If focal dystonia affects not only our ability to control muscles, but also planning muscle movement, maybe it affects how we think about movement as well. Remember, we’ve discussed how memory for visual images appears to make use of the visual system. Perhaps thinking about moving body parts also relies on the basal ganglia. In a pioneering experiment in 1971, Roger Shepard and Jacqueline Metzler found that when people try to determine if two objects are the same, the time the decision takes corresponds to how far the objects are rotated. If one object is rotated, say 90 degrees compared to the other, then the comparison takes less time than if the object is rotated by 180 degrees. They concluded that people must mentally rotate the objects in order to make the comparison.

Mirta Fiorio, Michele Tinazzi, and Salvatore Aglioti realized that they could apply Shepard and Metzler’s method to people with focal dystonia. Perhaps focal dystonia also affects the rate of mental rotation. But Fiorio’s team took this analysis one step further: is it possible, since focal dystonia only affects certain regions of the body, that mental rotation is only impaired for those body parts? They worked with 15 people who suffered from writer’s cramp in their right hands, and 15 normal individuals.

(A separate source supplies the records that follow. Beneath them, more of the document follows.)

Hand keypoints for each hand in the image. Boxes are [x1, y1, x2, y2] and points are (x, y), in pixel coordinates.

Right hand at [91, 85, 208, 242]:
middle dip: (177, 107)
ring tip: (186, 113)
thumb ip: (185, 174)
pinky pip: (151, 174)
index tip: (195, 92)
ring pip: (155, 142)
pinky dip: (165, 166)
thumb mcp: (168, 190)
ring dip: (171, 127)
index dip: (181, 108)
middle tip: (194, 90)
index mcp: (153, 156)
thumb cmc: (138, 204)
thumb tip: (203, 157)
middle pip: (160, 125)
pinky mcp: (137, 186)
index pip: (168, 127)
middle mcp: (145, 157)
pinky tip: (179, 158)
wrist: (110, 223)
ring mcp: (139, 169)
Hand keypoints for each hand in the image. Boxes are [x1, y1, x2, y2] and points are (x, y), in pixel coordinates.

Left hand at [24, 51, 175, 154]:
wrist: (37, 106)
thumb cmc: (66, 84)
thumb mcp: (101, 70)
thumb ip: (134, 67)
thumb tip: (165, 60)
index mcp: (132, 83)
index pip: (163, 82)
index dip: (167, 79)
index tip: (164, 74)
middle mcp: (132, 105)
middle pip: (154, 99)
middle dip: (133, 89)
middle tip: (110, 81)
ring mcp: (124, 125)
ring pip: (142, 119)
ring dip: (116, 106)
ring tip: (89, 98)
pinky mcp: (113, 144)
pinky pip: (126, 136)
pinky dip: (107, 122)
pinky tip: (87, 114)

Participants sat at a computer screen with their own hands hidden from view. A photo of a hand or a foot appeared on the screen, and viewers responded “right” or “left” by speaking into a microphone. The body parts were displayed in standard (0-degree) orientation, and also rotated in 60-degree increments. Here are the results:

Participants with hand cramps mentally rotated photos of hands more slowly than normal participants. It appears that focal dystonia has an impact not only on muscle movement, but also thinking about moving body parts. But now look at the data for rotating feet:

Though there is a trend towards rotating feet more slowly as well, this result failed to achieve statistical significance. So focal dystonia really appears to affect thinking only on the specific muscle groups affected by the condition. Interestingly, however, even though these patients only showed symptoms of focal dystonia on their right hands, they were slower at mental rotations for both hands. Fiorio et al. argue that this may suggest that focal dystonia actually affects the mental representation of hands in general, not the particular afflicted hand.

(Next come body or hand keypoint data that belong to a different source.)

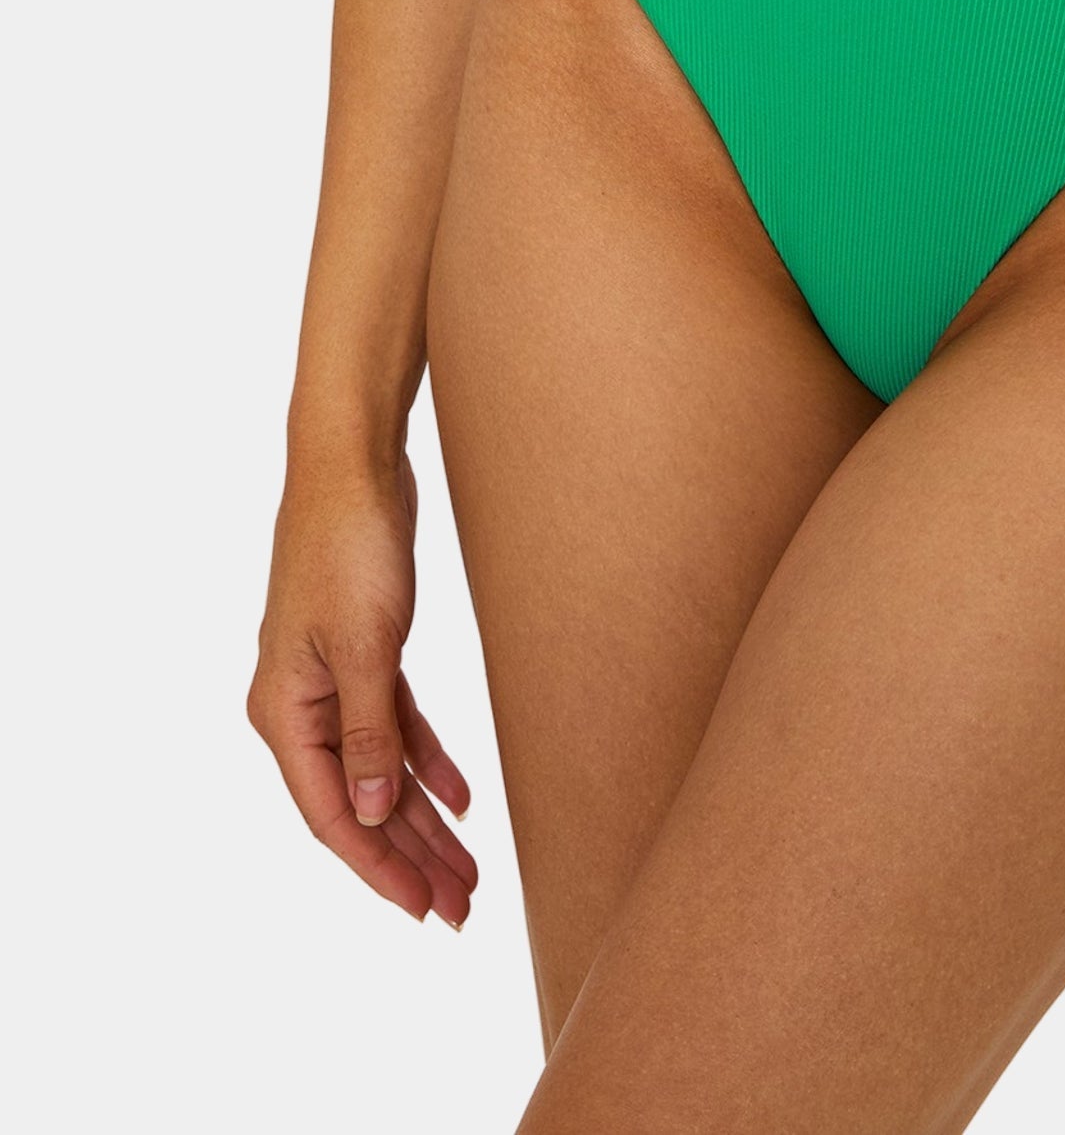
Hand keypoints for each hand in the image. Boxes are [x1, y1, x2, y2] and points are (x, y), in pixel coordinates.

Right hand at [248, 449, 476, 927]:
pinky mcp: (365, 651)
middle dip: (409, 858)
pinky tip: (462, 798)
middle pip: (358, 802)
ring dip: (422, 820)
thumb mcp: (365, 645)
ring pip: (380, 769)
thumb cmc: (349, 545)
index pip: (331, 814)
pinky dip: (426, 760)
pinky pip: (395, 725)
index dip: (378, 867)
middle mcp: (300, 705)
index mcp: (285, 712)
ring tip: (469, 870)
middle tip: (462, 906)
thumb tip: (368, 812)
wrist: (353, 463)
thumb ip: (367, 732)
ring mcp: (331, 679)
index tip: (423, 910)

Many focal dystonia patients — including Scott Adams — train themselves to use their opposite hand, only to find the symptoms recurring in the new hand a few years later. Adams’ current practice of using a large digital tablet may be less vulnerable to this problem, since he is using the larger muscle groups of his arm to draw with, instead of his hand. Dilbert fans the world over certainly must hope this is the case!

Fiorio, M., Tinazzi, M., & Aglioti, S.M. (2006). Selective impairment of hand mental rotation in patients with focal hand dystonia. Brain, 129, 47-54.